━━ Data to process
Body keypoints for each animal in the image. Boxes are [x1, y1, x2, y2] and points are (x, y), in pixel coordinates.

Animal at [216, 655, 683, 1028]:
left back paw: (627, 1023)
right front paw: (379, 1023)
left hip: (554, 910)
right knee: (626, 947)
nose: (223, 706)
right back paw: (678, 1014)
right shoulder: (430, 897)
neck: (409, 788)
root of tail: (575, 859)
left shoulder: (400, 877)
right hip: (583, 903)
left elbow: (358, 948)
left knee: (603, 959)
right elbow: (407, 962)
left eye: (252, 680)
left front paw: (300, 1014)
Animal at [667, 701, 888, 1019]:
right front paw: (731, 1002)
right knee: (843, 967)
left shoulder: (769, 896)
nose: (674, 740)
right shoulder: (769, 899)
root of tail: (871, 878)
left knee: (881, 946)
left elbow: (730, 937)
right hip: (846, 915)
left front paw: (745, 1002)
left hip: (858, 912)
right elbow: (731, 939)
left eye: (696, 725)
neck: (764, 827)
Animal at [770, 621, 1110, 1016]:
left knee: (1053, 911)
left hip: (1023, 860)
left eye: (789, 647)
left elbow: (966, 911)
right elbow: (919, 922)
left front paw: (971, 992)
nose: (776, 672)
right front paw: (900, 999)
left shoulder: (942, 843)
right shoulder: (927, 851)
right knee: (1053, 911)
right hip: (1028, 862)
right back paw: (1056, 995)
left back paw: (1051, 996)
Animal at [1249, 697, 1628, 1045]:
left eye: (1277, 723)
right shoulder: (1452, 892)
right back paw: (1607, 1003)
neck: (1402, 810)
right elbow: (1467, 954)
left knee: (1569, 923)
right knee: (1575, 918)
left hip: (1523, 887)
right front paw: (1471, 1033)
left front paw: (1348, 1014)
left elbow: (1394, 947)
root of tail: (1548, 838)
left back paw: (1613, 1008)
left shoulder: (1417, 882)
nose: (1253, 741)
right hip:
━━━━
| What this task involves |
Everything from the line containing "right hip: (846, 915)" to the last line of the material above should be printed exactly, both ends included.

| Completed task |
right hip: (846, 915)
left front paw: (745, 1002)
left hip: (858, 912)
right elbow: (731, 939)
left eye: (696, 725)
neck: (764, 827)
Animal at [770, 621, 1110, 1016]:
left knee: (1053, 911)
left hip: (1023, 860)
left eye: (789, 647)
left elbow: (966, 911)
right elbow: (919, 922)
left front paw: (971, 992)
nose: (776, 672)
right front paw: (900, 999)
left shoulder: (942, 843)
right shoulder: (927, 851)
right knee: (1053, 911)
right hip: (1028, 862)
right back paw: (1056, 995)
left back paw: (1051, 996)
Animal at [1249, 697, 1628, 1045]:
left eye: (1277, 723)
right shoulder: (1452, 892)
right back paw: (1607, 1003)
neck: (1402, 810)
right elbow: (1467, 954)
left knee: (1569, 923)
right knee: (1575, 918)
left hip: (1523, 887)
right front paw: (1471, 1033)
left front paw: (1348, 1014)
left elbow: (1394, 947)
root of tail: (1548, 838)
left back paw: (1613, 1008)
left shoulder: (1417, 882)
nose: (1253, 741)
right hip:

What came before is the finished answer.